- [Extracted entries]
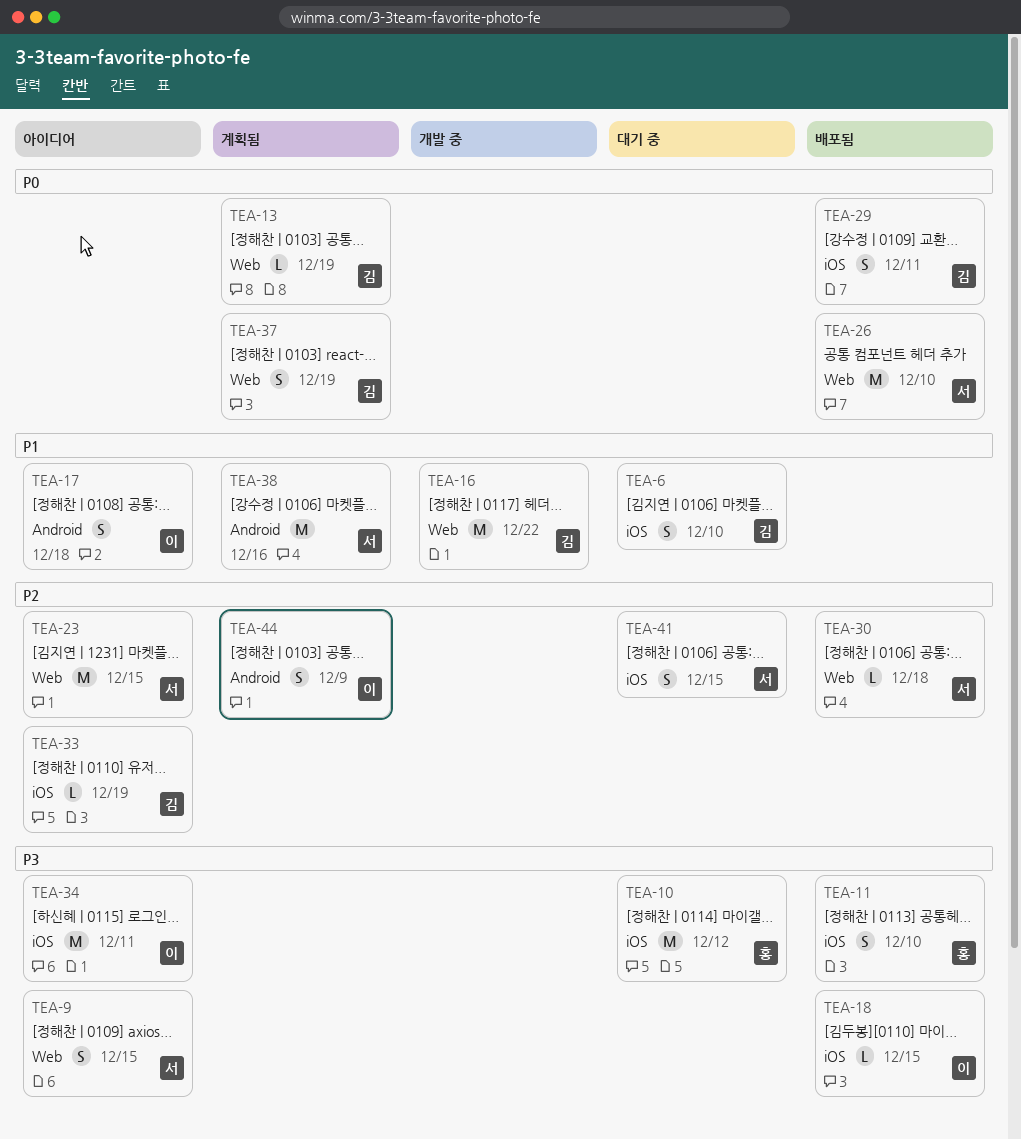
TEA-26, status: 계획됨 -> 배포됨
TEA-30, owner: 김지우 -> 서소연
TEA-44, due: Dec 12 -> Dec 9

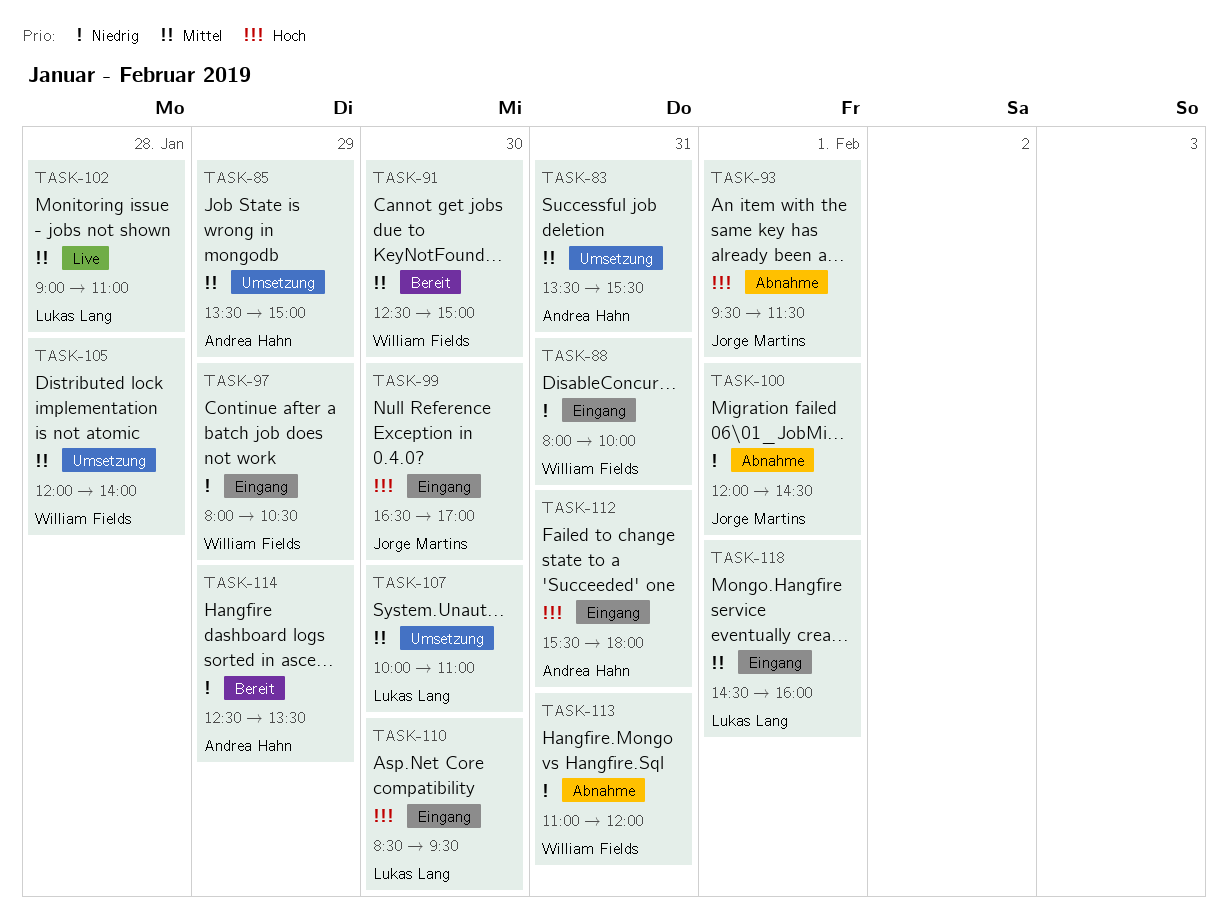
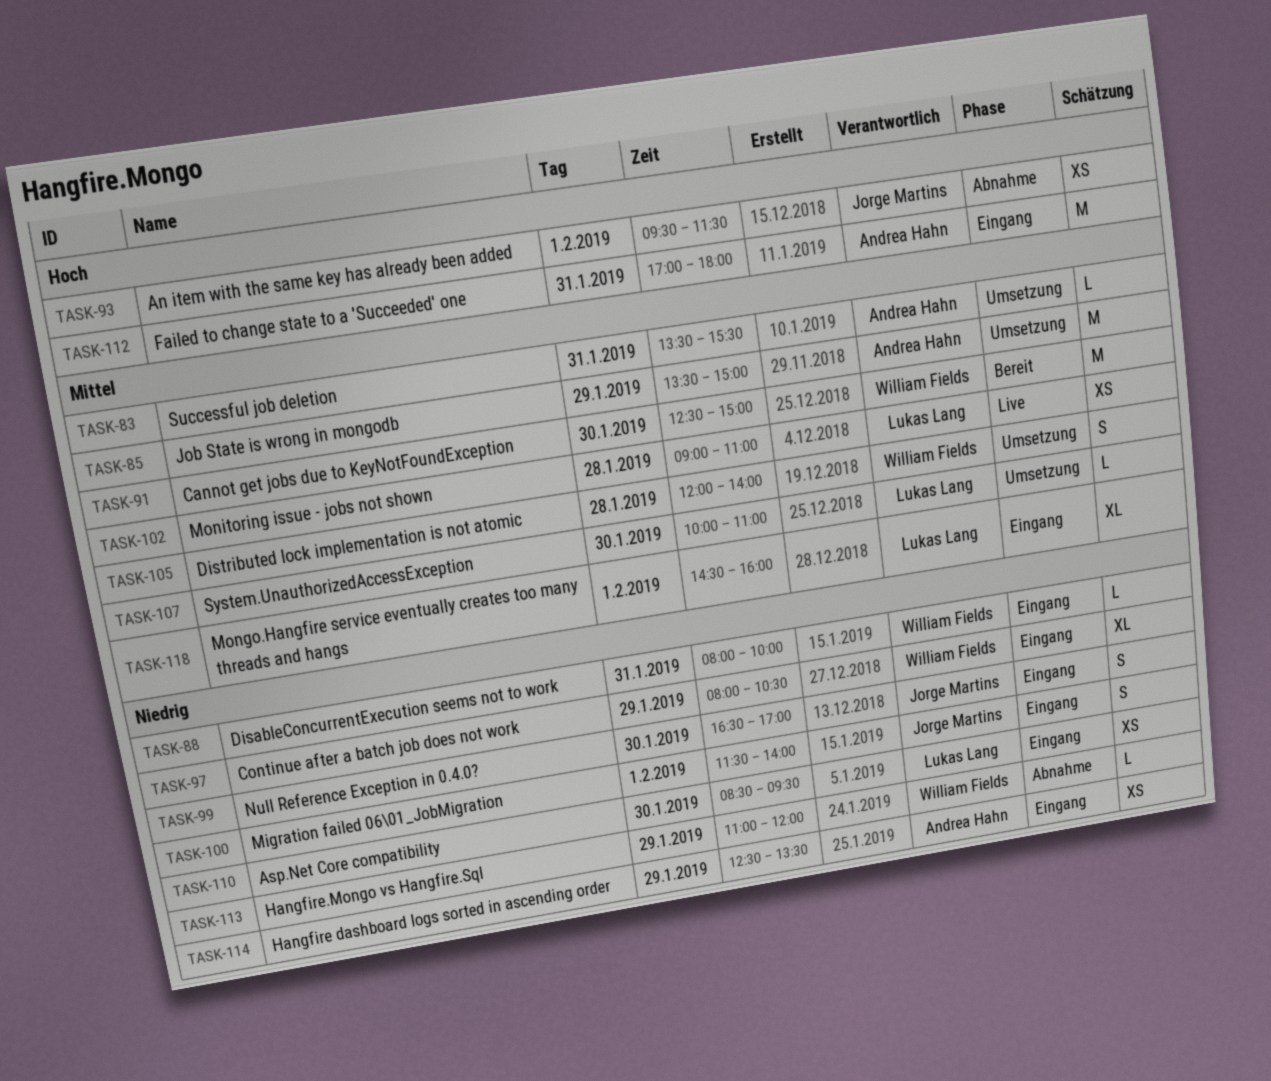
TASK-99, priority: Hoch -> Niedrig
TASK-100, status: Abnahme -> Eingang
TASK-100, begins: 12:00 -> 11:30
TASK-100, ends: 14:30 -> 14:00
TASK-110, priority: Hoch -> Niedrig
TASK-112, begins: 15:30 -> 17:00
TASK-113, day: Jan 31 -> Jan 29
TASK-114, status: Bereit -> Eingang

- [What to work on] With the pictures omitted, the records above are to be repeated exactly.

- [Expected output]
TEA-26, status: 계획됨 -> 배포됨
TEA-30, owner: 김지우 -> 서소연
TEA-44, due: Dec 12 -> Dec 9

TASK-99, priority: Hoch -> Niedrig
TASK-100, status: Abnahme -> Eingang
TASK-100, begins: 12:00 -> 11:30
TASK-100, ends: 14:30 -> 14:00
TASK-110, priority: Hoch -> Niedrig
TASK-112, begins: 15:30 -> 17:00
TASK-113, day: Jan 31 -> Jan 29
TASK-114, status: Bereit -> Eingang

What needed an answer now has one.